Mars, Moon, Earth, comet 67P. So far we're at 1/4 chance to have life on a celestial body.

user-inactivated:

Now THIS is interesting. Molecular Oxygen, aka O2, is a strange beast. I'm not sure I get the whole picture, but O2 is not a stable molecule over long periods of time. Oxygen likes to be paired with something, and that something is more often than not Hydrogen to for OH which will bind with something like Carbon or Nitrogen, or make water, H2O. UV light breaks up the bonds in O2, and one of the ideas of looking for life on exoplanets is that if there is a significant amount of O2 in the atmosphere of a plant, something has to be producing it; that something on earth is life.

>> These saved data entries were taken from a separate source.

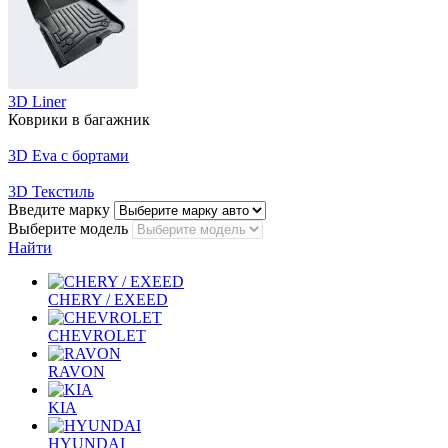
3D Liner
Коврики в багажник
3D Eva с бортами
3D Текстиль
Введите марку
Выберите модель
Найти
CHERY / EXEED
CHEVROLET
RAVON
KIA
HYUNDAI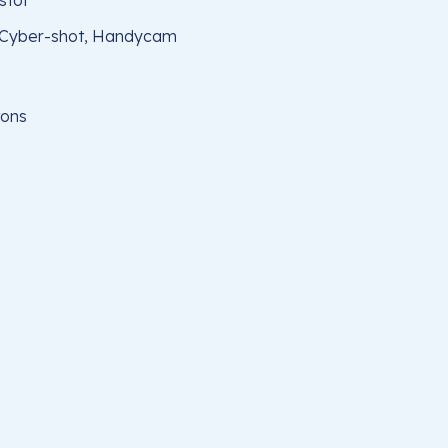
stof
 Cyber-shot, Handycam
tons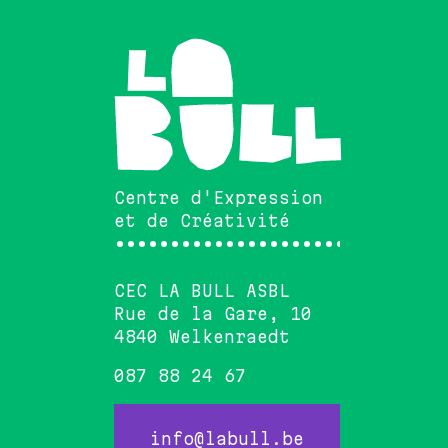
Centre d'Expression
et de Créativité
••••••••••••••••••••••••••••••
CEC LA BULL ASBL
Rue de la Gare, 10
4840 Welkenraedt
087 88 24 67
info@labull.be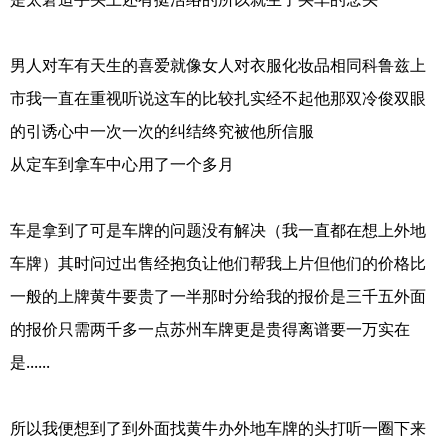
男人对车有天生的喜爱就像女人对衣服化妆品相同科鲁兹上
市我一直在重视听说这车的比较扎实经不起他那双冷俊双眼
的引诱心中一次一次的纠结终究被他所信服
从定车到拿车中心用了一个多月
车是拿到了可是车牌的问题没有解决（我一直都在想上外地
车牌）其时问过出售经抱负让他们帮我上片但他们的价格比
一般的上牌黄牛要贵了一半那时分给我的报价是三千五外面
的报价只需两千多一点苏州车牌更是贵得离谱要一万实在
是......
所以我便想到了到外面找黄牛办外地车牌的头打听一圈下来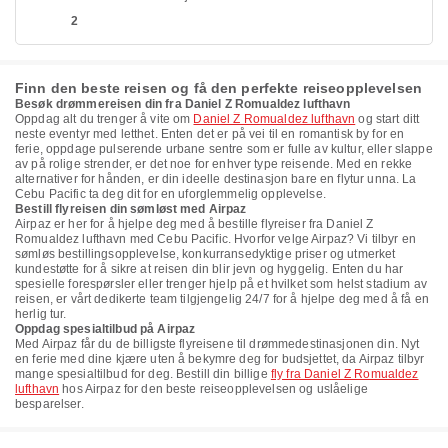
2
Finn den beste reisen og få den perfekte reiseopplevelsen
Besøk drømmereisen din fra Daniel Z Romualdez lufthavn
Oppdag alt du trenger å vite om
Daniel Z Romualdez lufthavn
og start ditt
neste eventyr med letthet. Enten det er på vei til en romantisk by for en
ferie, oppdage pulserende urbane sentre som er fulle av kultur, eller slappe
av på rolige strender, er det noe for enhver type reisende. Med en rekke
alternativer for hånden, er din ideelle destinasjon bare en flytur unna. La
Cebu Pacific ta deg dit for en uforglemmelig opplevelse.
Bestill flyreisen din sømløst med Airpaz
Airpaz er her for å hjelpe deg med å bestille flyreiser fra Daniel Z
Romualdez lufthavn med Cebu Pacific. Hvorfor velge Airpaz? Vi tilbyr en
sømløs bestillingsopplevelse, konkurransedyktige priser og utmerket
kundestøtte for å sikre at reisen din blir jevn og hyggelig. Enten du har
spesielle forespørsler eller trenger hjelp på et hvilket som helst stadium av
reisen, er vårt dedikerte team tilgjengelig 24/7 for å hjelpe deg med å få en
herlig tur.
Oppdag spesialtilbud på Airpaz
Med Airpaz får du de billigste flyreisene til drømmedestinasjonen din. Nyt
en ferie med dine kjære uten å bekymre deg for budsjettet, da Airpaz tilbyr
mange spesialtilbud for deg. Bestill din billige
fly fra Daniel Z Romualdez
lufthavn
hos Airpaz for den beste reiseopplevelsen og uslåelige
besparelser.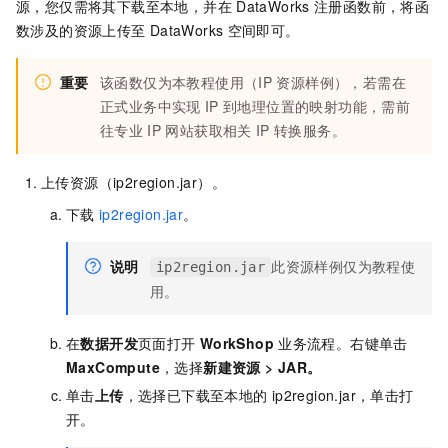
源，您仅需将其下载至本地，并在
DataWorks
注册函数前，将函
数涉及的资源上传至
DataWorks
空间即可。
重要
该函数仅为本教程使用（IP
资源样例），若需在
正式业务中实现
IP
到地理位置的映射功能，需前
往专业
IP
网站获取相关
IP
转换服务。
上传资源（ip2region.jar）。
下载
ip2region.jar
。
说明
此资源样例仅为教程使
ip2region.jar
用。
在
数据开发
页面打开
WorkShop
业务流程。右键单击
MaxCompute
，选择
新建资源
>
JAR
。
单击
上传
，选择已下载至本地的
ip2region.jar
，单击打
开。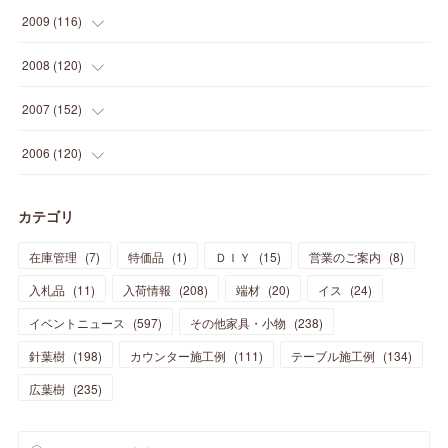
(
19
)
(
34
)
(
37
)
(
20
)
(
24
)
(
22
)
(
18
)
(
26
)
(
22
)
(
12
)
2009
(
116
)
(
23
)
(
30
)
(
27
)
(
26
)
(
46
)
(
41
)
(
24
)
(
10
)
(
12
)
(
15
)
(
15
)
(
6
)
2008
(
120
)
(
12
)
(
48
)
(
32
)
(
22
)
(
30
)
(
25
)
(
11
)
(
13
)
(
15
)
(
10
)
(
8
)
(
13
)
2007
(
152
)
(
21
)
(
33
)
(
20
)
(
29
)
(
44
)
(
11
)
(
14
)
(
12
)
(
9
)
(
8
)
(
13
)
(
9
)
2006
(
120
)
(
39
)
(
30
)
(
28
)
(
19
)
(
23
)
(
18
)
(
10
)
(
10
)
(
7
)
(
7
)
(
13
)
(
5
)
カテゴリ
(
11
)
(
44
)
(
14
)
(
31
)
(
28
)
(
15
)
(
12
)
(
7
)
(
8
)
(
11
)
(
14
)
在庫管理
(
7
)
特価品
(
1
)
ＤＩＹ
(
15
)
営業のご案内
(
8
)
(
23
)
(
23
)
(
17
)
(
18
)
(
13
)
(
23
)
(
5
)
(
5
)
(
10
)
(
14
)
入札品
(
11
)
入荷情報
(
208
)
端材
(
20
)
イス
(
24
)
(
17
)
(
20
)
(
3
)
(
11
)
(
14
)
(
6
)
(
9
)
(
11
)
(
15
)
イベントニュース
(
597
)
その他家具・小物
(
238
)
(
12
)
(
17
)
(
18
)
針葉樹
(
12
(
198
)
)
カウンター施工例
(
111
)
テーブル施工例
(
134
)
(
11
)
(
13
)
(
13
)
(
9
)
広葉樹
(
235
)
(
15
)
(
19
)
(
16
)
(
13
)
(
10
)
(
16
)
(
11
)
(
13
)
(
14
)
(
14
)
(
13
)
(
13
)
(
20
)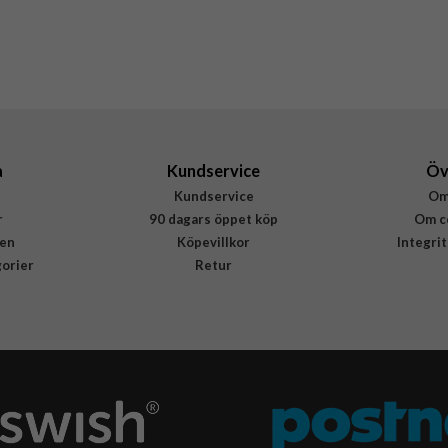
Rosa
Silikon
Nudient
00-020-0083-0105
7340212986840
a
Kundservice
Öv
Kundservice
Om
r
90 dagars öppet köp
Om c
en
Köpevillkor
Integri
gorier
Retur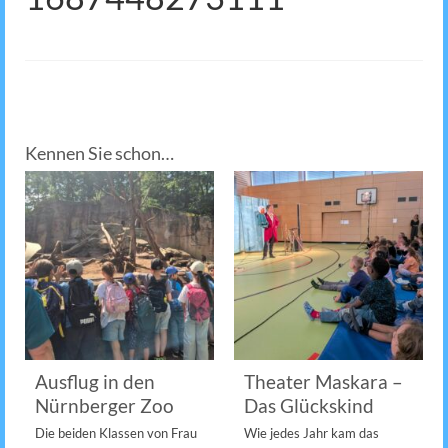
Kennen Sie schon…
Ausflug in den
Theater Maskara –
Nürnberger Zoo
Das Glückskind
Die beiden Klassen von Frau
Wie jedes Jahr kam das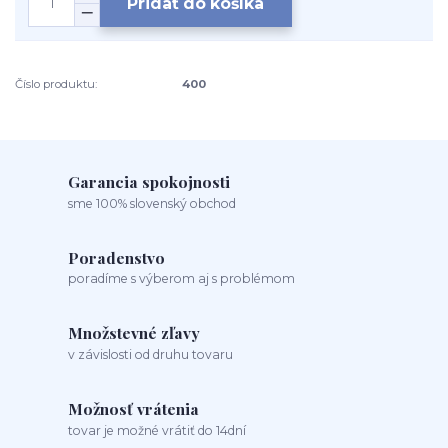
Pridať do košíka
Číslo produktu:
400
Garancia spokojnosti
sme 100% slovenský obchod
Poradenstvo
poradíme s výberom aj s problémom
Množstevné zľavy
v závislosti od druhu tovaru
Možnosť vrátenia
tovar je možné vrátiť do 14dní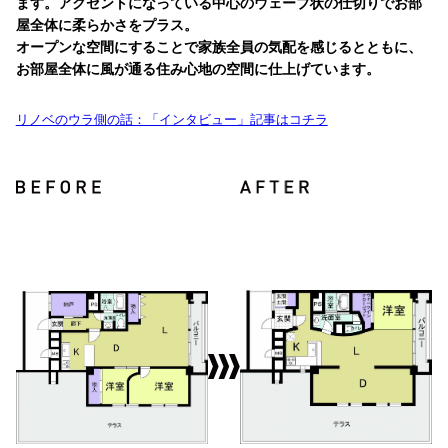
ます。アクセントになっている中心のウェーブ状の仕切りでお部
屋全体に柔らかさをプラス。
オープンな空間にすることで家族全員の気配を感じるとともに、
お部屋全体に風が通る住み心地の空間に仕上げています。
リノベのウラ側の話：「インタビュー」記事はコチラ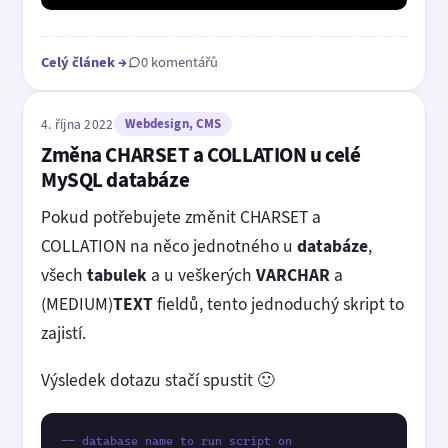
Celý článek
→
0 komentářů
4. října 2022
Webdesign, CMS
Změna CHARSET a COLLATION u celé
MySQL databáze
Pokud potřebujete změnit CHARSET a
COLLATION na něco jednotného u
databáze
,
všech
tabulek
a u veškerých
VARCHAR
a
(MEDIUM)
TEXT
fieldů, tento jednoduchý skript to
zajistí.
Výsledek dotazu stačí spustit 🙂
-- database name to run script on
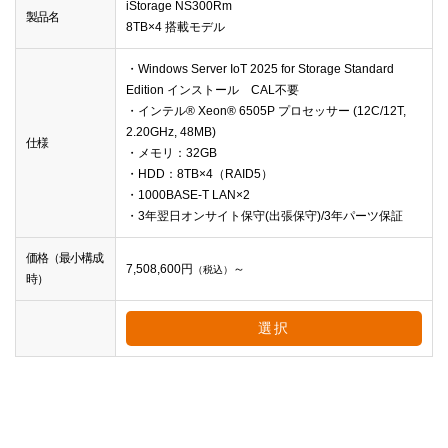
iStorage NS300Rm
製品名
8TB×4 搭載モデル
・Windows Server IoT 2025 for Storage Standard
Edition インストール CAL不要
・インテル® Xeon® 6505P プロセッサー (12C/12T,
2.20GHz, 48MB)
仕様
・メモリ：32GB
・HDD：8TB×4（RAID5）
・1000BASE-T LAN×2
・3年翌日オンサイト保守(出張保守)/3年パーツ保証
価格（最小構成
7,508,600
円
～
（税込）
時）
選択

This is not saying at all that there is life on this comet, that is very unlikely, but it does raise the question of where this O2 is coming from? It is being replaced by a chemical process in the comet? This is one of those discoveries that leaves more questions than before. One of the points they make talking about this discovery is that it was thought that if you had Methane and O2 together, this was the markings of some sort of biological activity. Now, maybe that has to be reevaluated.

If we find O2 on say Europa or Enceladus, then you start to get excited. Everywhere we find liquid water on earth we find life. My hope is that we find something alive on either moon that is completely different from earth in my lifetime.